Monday, September 27, 2010

A Cosmology?



The video clip above from Shift of the Ages, "Tata and Titicaca", features the guide Rose Marie, who led our small group in 2004 on an excursion through the lake, to the Island of the Sun, and to Tiahuanaco which was possibly constructed in 15,000 BC. I wrote earlier about the monumental ruins and excavations, and it turns out that Tiahuanaco is an old port city miles from the lake, and there are more ruins below the surface of the lake itself.

Some of the old ruins and temples are on the Island of the Sun, and Rose Marie took us to many sacred places and taught us the blessings, the use of the flowers and the scattering of pure alcohol into the ground - a version of holy water. Remember that the ancient practitioners had to distill the alcohol using simpler and more primitive methods, so it was comparatively difficult to obtain and relatively expensive.

The Bolivians have ancient Andean legends about the lake, about how it was the birthplace of civilization. Viracocha, the creator deity, lightened a dark world by having the sun, moon, and stars rise from the lake to occupy their places in the sky. Life in the Incan empire was measured by a thousand year cosmic cycle called an Inti, which means 'Sun'. There is also talk of the legend and carved formation known as "Gate of the Gods".
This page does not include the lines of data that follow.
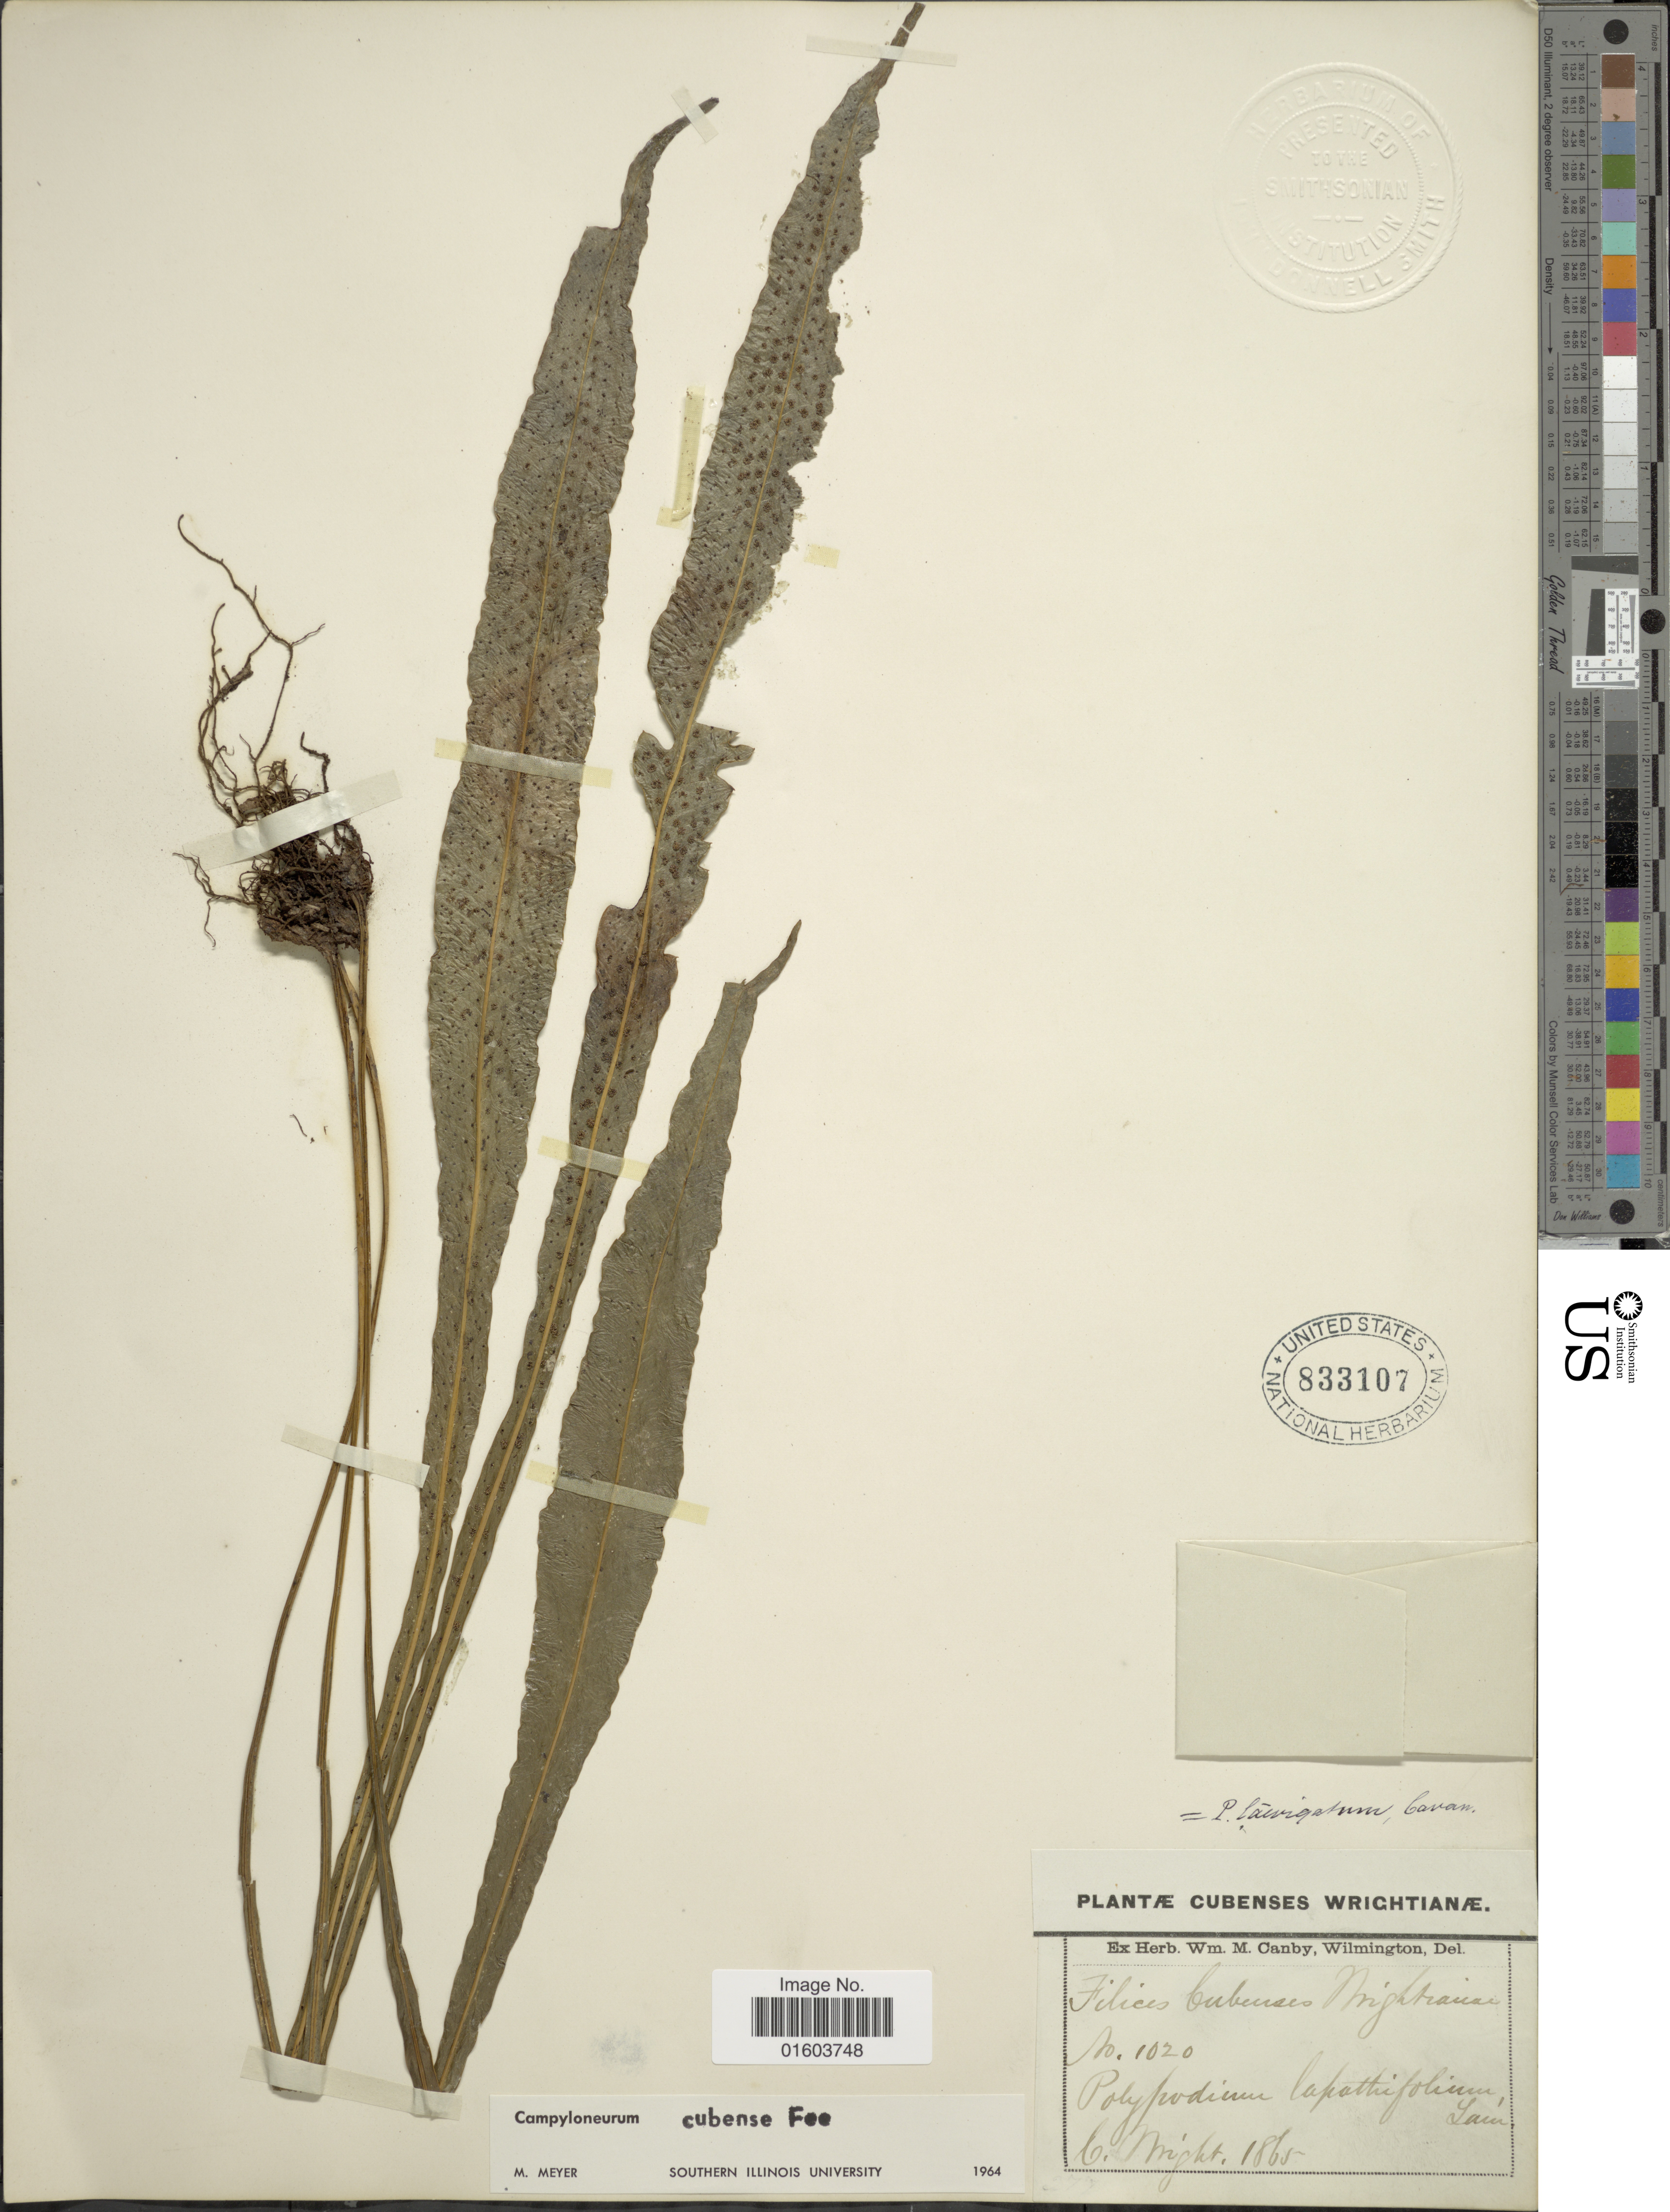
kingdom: Plantae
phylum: Tracheophyta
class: Polypodiopsida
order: Polypodiales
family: Polypodiaceae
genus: Campyloneurum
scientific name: Campyloneurum vexatum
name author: Ching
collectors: C. Wright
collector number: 1020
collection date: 1865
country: Cuba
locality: Cubenses.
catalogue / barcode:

Myriad archaeological, astronomical and NASA satellite earth studies have unearthed some highly unusual theories about how these legends and remnants of ancient history may be linked together in a cosmological fashion to larger structures in the solar system and its consequential impact on planetary systems. It's an expanson of the view of the earth as not in isolation as a planetary system, but as an integral part of a much larger system that is playing out in an unusual fashion at this particular point in time. Hence, the "Shift of the Ages".